■ **MATERIAL SUPPLIED**:

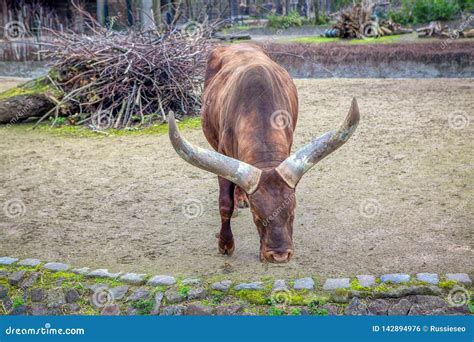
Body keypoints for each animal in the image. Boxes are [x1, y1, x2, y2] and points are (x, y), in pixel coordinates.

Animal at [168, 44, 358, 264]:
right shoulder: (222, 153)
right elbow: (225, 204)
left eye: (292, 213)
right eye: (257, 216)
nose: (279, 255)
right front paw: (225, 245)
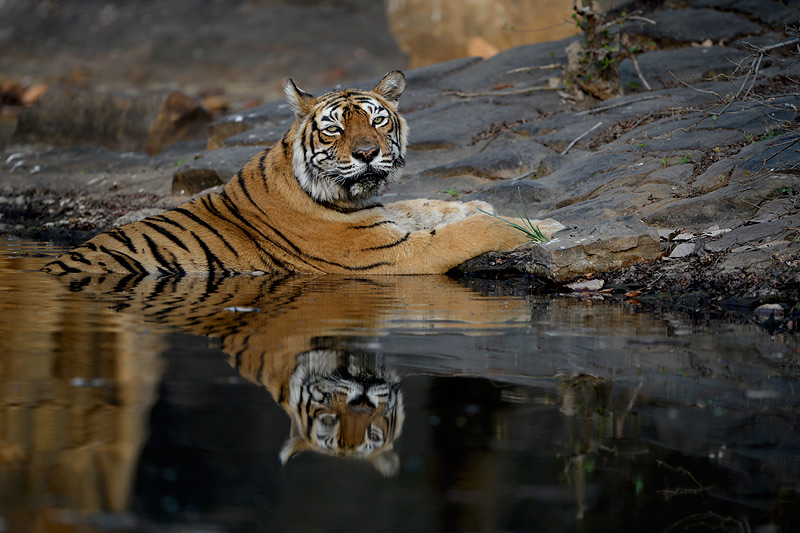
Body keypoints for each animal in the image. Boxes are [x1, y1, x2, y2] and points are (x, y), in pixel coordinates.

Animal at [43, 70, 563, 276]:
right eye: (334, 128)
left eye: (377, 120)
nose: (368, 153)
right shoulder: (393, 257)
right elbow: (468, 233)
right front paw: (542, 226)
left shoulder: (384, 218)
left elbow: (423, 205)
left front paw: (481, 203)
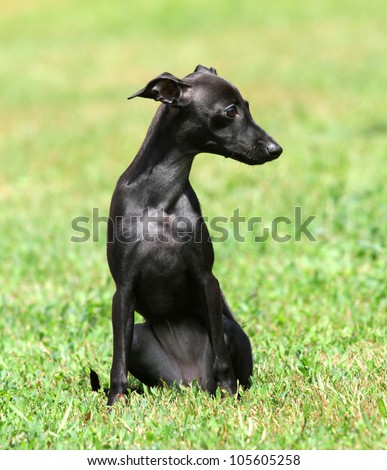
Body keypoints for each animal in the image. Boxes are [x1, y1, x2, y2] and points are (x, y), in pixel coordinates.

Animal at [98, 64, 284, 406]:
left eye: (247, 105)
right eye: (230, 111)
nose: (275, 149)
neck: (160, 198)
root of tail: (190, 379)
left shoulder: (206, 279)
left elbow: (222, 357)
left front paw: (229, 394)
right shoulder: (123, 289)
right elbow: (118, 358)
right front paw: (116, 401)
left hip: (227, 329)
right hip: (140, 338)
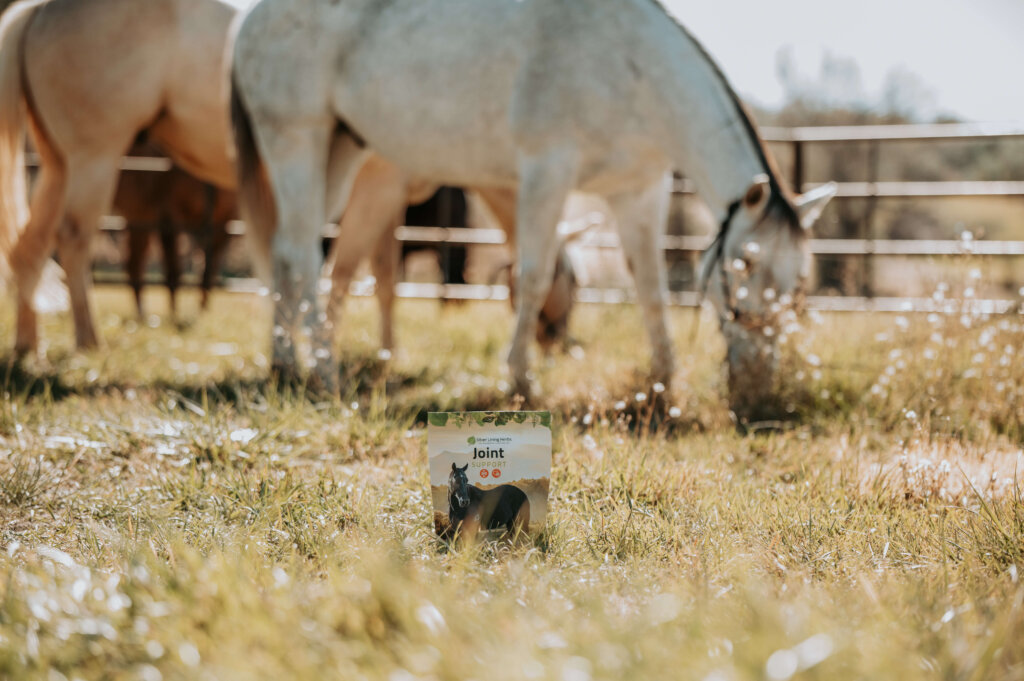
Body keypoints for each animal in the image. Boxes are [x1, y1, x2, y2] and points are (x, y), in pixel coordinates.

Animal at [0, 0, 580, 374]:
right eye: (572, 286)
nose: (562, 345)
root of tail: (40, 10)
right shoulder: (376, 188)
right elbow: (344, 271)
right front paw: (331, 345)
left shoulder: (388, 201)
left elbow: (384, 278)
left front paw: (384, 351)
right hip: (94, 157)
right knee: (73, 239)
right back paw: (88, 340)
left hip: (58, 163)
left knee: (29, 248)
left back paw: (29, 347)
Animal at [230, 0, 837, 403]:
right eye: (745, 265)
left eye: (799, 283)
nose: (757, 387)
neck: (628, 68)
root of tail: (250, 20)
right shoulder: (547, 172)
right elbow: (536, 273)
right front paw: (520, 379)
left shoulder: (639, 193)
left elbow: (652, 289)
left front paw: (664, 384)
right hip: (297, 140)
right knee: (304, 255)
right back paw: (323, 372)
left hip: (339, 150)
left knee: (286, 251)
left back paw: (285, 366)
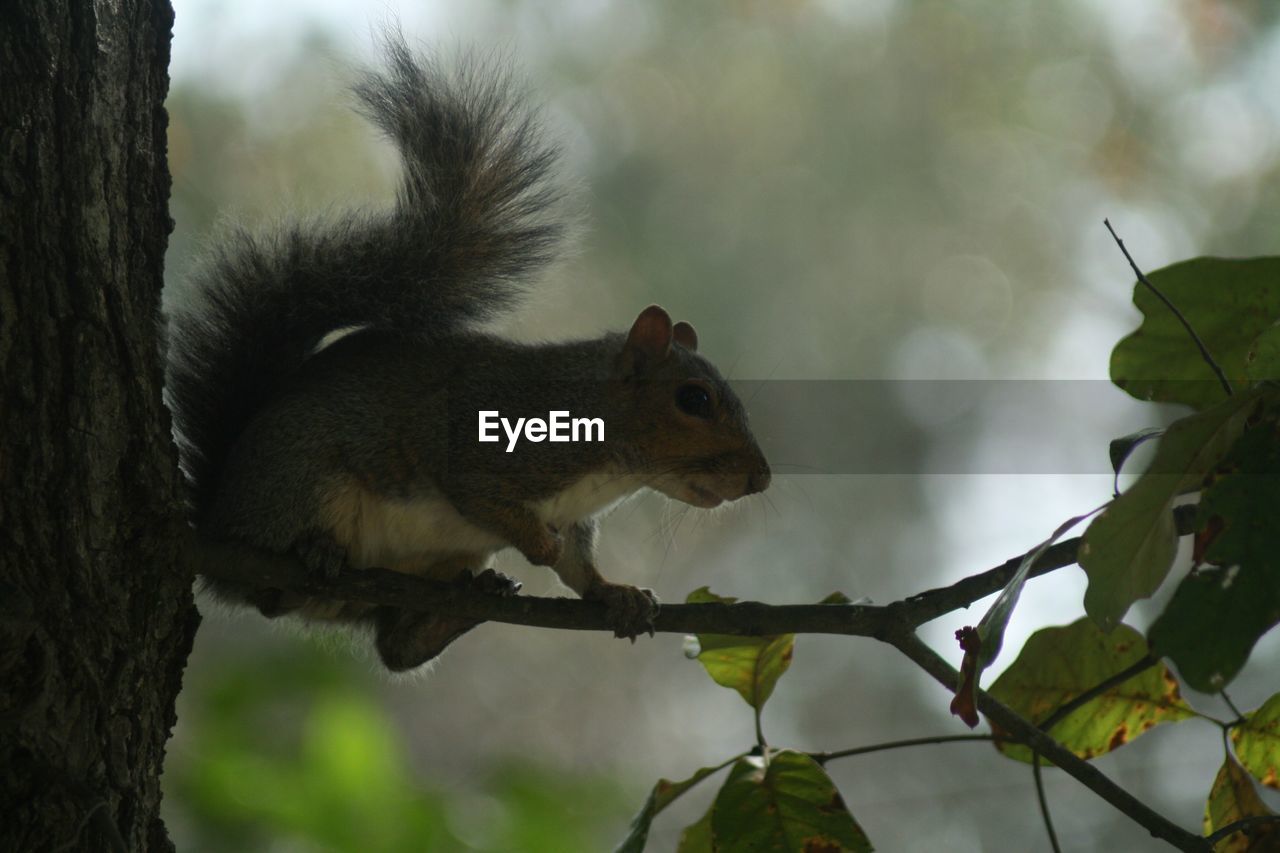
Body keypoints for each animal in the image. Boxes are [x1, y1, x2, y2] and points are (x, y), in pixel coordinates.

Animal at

...

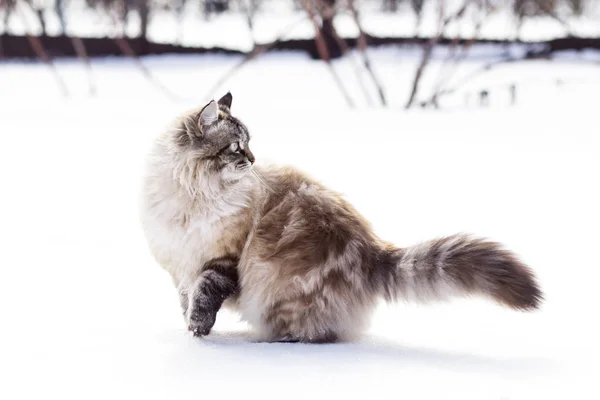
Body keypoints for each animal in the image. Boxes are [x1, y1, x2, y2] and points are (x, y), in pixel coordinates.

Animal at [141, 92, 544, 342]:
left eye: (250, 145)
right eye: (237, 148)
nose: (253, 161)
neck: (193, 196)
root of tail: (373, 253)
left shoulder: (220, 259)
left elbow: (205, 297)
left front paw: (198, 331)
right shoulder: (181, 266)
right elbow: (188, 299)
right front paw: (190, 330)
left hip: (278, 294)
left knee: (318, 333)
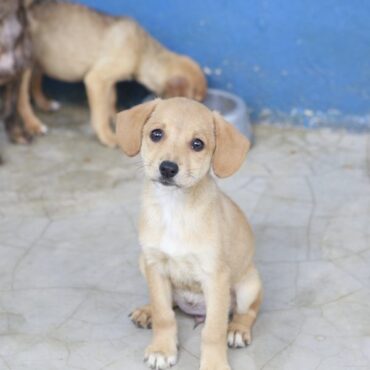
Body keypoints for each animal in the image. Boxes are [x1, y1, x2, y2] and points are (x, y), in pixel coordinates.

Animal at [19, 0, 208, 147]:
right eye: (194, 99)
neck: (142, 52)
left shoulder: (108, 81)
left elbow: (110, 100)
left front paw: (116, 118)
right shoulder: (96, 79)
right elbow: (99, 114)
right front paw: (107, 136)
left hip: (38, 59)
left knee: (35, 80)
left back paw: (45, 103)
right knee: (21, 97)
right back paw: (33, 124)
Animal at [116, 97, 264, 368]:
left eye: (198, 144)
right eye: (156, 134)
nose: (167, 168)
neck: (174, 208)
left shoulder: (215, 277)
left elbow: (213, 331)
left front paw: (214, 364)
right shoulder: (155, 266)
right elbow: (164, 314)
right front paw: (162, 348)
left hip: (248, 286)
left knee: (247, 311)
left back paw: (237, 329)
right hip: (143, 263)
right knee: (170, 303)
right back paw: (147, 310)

* * *

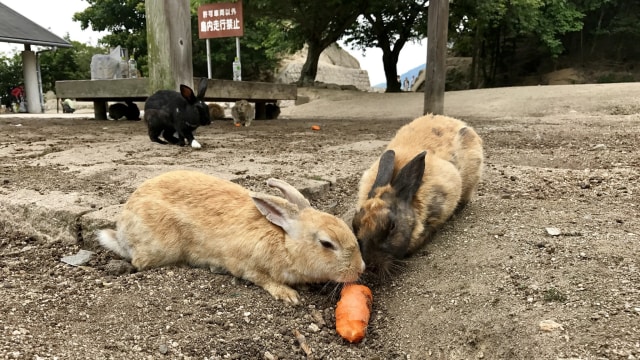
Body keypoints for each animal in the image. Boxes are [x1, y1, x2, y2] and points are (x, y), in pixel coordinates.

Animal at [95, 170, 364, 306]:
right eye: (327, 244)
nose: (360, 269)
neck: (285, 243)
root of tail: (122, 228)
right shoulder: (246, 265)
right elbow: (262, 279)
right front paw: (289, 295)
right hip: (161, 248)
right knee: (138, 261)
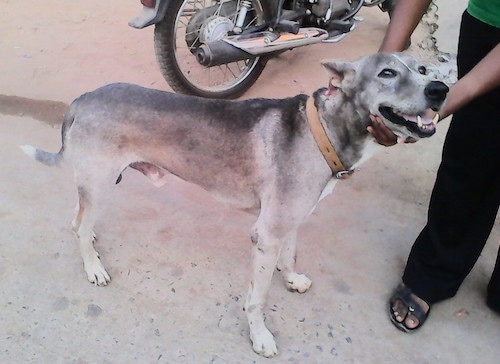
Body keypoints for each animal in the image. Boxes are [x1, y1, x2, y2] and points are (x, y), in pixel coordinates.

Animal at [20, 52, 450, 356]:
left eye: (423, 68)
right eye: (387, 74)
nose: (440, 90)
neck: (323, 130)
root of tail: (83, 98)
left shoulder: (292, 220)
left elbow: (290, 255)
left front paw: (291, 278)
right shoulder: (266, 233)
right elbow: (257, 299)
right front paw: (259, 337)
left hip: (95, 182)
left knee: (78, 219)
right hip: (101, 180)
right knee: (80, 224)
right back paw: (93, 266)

■ **DESCRIPTION OF THE TASK**:
The task calls for every line of the material that contains the string "back".

■ **TASK RESPONSE**:
right back paw: (88, 340)
left back paw: (29, 347)
right back paw: (323, 372)
left back paw: (285, 366)
left back paw: (45, 103)
right back paw: (33, 124)
left back paw: (237, 329)
right back paw: (147, 310)
right back paw: (93, 266)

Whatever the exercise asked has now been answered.